_Task item_
A verbatim reproduction of the lines below, from the line containing "dazu beitragen, die" through the line containing "zuzuhören und sich in die Perspektive des", both ends included, is the whole required output.

_Entries shown_
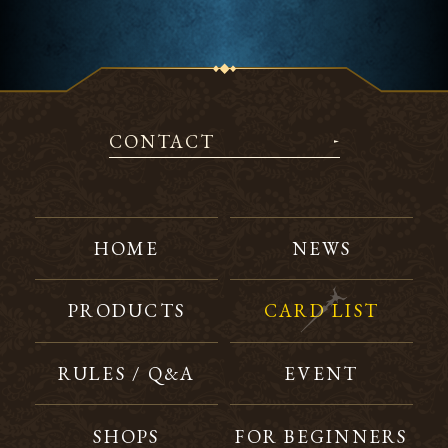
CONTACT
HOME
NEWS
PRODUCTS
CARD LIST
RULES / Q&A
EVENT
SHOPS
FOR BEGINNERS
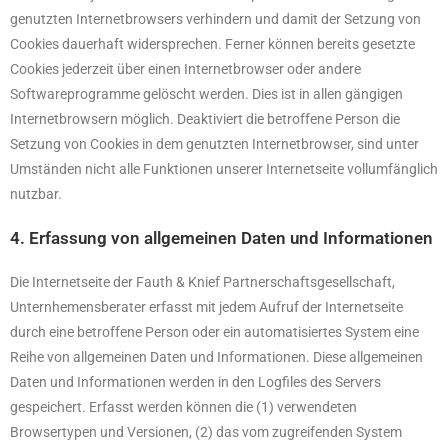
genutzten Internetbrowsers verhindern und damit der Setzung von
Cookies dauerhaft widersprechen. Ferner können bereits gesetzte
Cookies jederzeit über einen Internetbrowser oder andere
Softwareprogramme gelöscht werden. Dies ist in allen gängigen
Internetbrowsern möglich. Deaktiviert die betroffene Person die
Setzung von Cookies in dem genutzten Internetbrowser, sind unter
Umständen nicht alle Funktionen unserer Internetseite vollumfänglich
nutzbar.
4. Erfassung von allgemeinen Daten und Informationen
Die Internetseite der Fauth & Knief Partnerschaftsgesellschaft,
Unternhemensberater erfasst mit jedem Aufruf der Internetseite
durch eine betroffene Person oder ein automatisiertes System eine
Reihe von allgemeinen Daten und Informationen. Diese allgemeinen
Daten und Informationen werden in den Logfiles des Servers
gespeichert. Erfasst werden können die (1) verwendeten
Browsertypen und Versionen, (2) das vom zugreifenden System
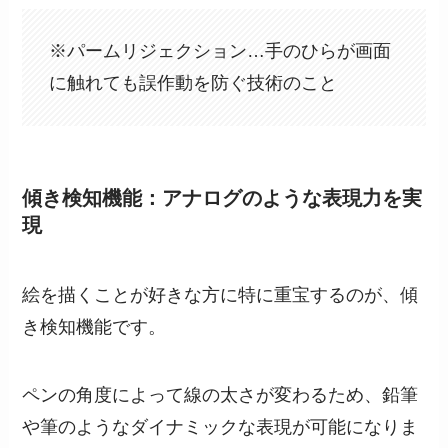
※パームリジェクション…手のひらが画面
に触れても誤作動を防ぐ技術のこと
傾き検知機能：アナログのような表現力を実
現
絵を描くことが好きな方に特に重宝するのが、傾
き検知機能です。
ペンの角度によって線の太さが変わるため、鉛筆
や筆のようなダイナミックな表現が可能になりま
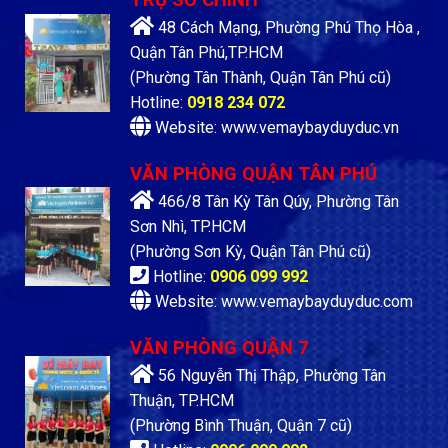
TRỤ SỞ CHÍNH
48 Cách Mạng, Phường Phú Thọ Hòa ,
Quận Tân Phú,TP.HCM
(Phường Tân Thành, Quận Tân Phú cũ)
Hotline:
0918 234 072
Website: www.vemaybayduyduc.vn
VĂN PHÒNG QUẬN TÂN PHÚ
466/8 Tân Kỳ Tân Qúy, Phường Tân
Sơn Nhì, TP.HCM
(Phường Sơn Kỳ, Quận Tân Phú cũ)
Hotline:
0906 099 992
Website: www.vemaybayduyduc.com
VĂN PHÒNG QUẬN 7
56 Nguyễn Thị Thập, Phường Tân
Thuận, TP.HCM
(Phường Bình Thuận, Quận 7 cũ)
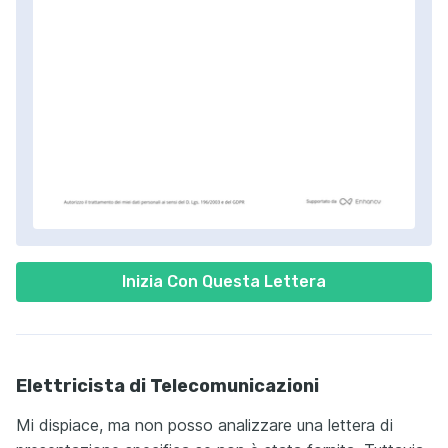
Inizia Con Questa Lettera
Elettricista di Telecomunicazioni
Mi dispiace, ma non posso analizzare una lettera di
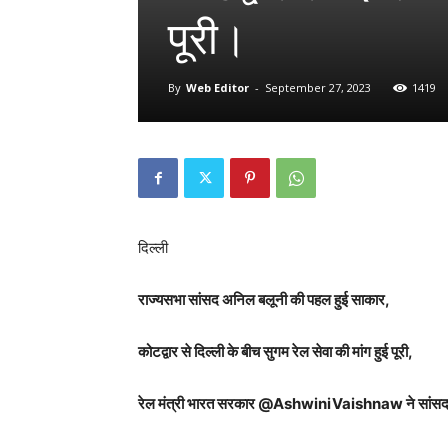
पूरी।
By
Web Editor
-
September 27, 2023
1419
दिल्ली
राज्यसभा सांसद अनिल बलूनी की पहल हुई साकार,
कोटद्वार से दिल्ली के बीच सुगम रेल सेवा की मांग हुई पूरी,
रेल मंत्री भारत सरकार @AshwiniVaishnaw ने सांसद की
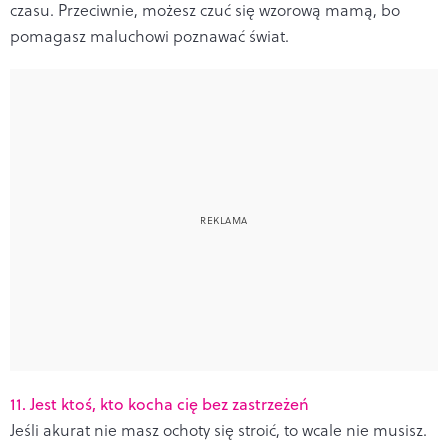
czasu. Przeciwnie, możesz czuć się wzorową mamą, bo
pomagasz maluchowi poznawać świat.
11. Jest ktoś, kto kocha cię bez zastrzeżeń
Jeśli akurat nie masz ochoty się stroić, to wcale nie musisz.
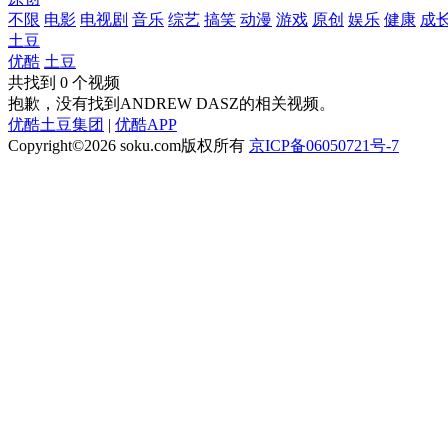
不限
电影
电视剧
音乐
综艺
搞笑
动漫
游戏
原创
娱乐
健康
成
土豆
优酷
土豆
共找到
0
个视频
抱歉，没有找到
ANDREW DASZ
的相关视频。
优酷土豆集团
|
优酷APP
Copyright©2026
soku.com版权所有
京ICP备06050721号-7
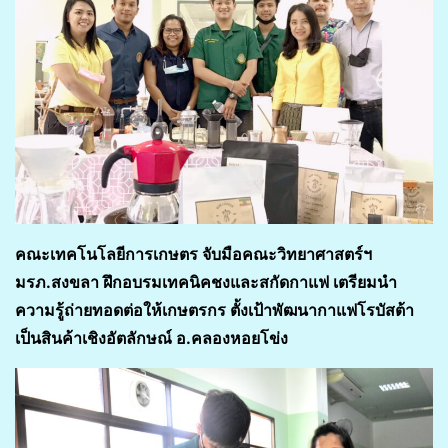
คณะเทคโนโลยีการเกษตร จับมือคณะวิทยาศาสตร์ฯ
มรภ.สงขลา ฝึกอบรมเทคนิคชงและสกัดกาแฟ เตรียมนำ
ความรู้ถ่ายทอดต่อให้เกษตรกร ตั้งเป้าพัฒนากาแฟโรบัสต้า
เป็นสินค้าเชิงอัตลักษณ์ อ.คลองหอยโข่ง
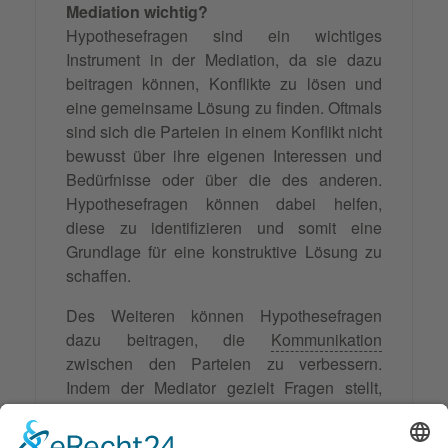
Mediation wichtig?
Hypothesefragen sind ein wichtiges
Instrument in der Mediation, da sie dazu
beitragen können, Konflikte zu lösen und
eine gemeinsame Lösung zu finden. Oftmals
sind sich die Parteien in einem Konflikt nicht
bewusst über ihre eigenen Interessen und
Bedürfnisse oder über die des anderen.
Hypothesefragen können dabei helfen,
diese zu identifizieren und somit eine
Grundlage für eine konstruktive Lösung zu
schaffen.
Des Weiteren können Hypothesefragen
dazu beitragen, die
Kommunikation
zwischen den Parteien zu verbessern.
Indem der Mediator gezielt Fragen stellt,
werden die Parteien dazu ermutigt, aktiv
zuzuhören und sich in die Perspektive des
...
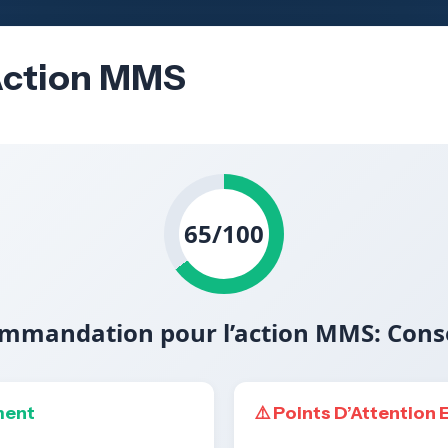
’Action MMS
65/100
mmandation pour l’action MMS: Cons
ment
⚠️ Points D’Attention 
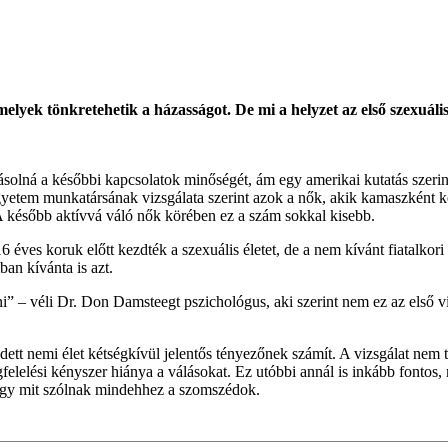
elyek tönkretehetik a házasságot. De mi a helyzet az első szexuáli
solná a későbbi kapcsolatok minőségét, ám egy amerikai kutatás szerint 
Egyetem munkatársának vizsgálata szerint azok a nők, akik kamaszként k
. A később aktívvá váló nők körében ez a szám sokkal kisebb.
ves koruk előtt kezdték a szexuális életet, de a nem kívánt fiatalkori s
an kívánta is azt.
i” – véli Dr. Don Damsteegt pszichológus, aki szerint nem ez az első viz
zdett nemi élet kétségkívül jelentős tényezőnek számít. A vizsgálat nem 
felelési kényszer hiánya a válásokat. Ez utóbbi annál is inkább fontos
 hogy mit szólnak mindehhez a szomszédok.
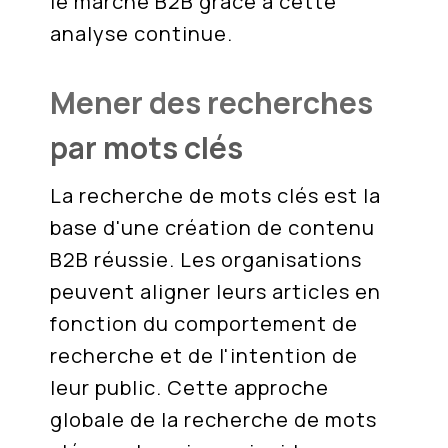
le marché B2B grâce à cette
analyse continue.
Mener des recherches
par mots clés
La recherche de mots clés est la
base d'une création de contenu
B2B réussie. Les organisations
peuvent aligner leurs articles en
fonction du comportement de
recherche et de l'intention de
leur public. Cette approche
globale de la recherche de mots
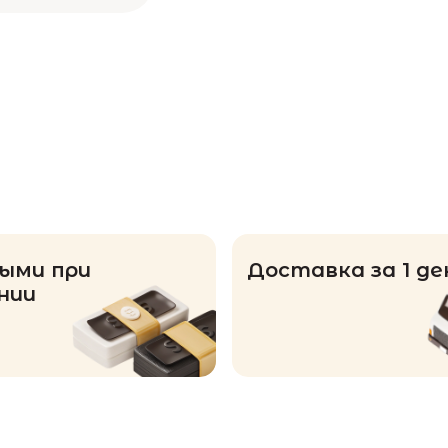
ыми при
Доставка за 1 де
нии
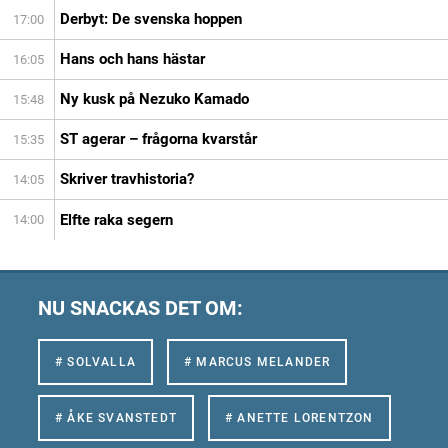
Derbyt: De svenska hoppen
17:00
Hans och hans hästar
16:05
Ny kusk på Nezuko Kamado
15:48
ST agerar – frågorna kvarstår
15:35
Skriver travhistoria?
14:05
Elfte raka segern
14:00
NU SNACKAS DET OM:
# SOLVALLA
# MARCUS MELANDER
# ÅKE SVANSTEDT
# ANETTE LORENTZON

_Completed task_
dazu beitragen, die
Kommunikation
zwischen den Parteien zu verbessern.
Indem der Mediator gezielt Fragen stellt,
werden die Parteien dazu ermutigt, aktiv
zuzuhören und sich in die Perspektive des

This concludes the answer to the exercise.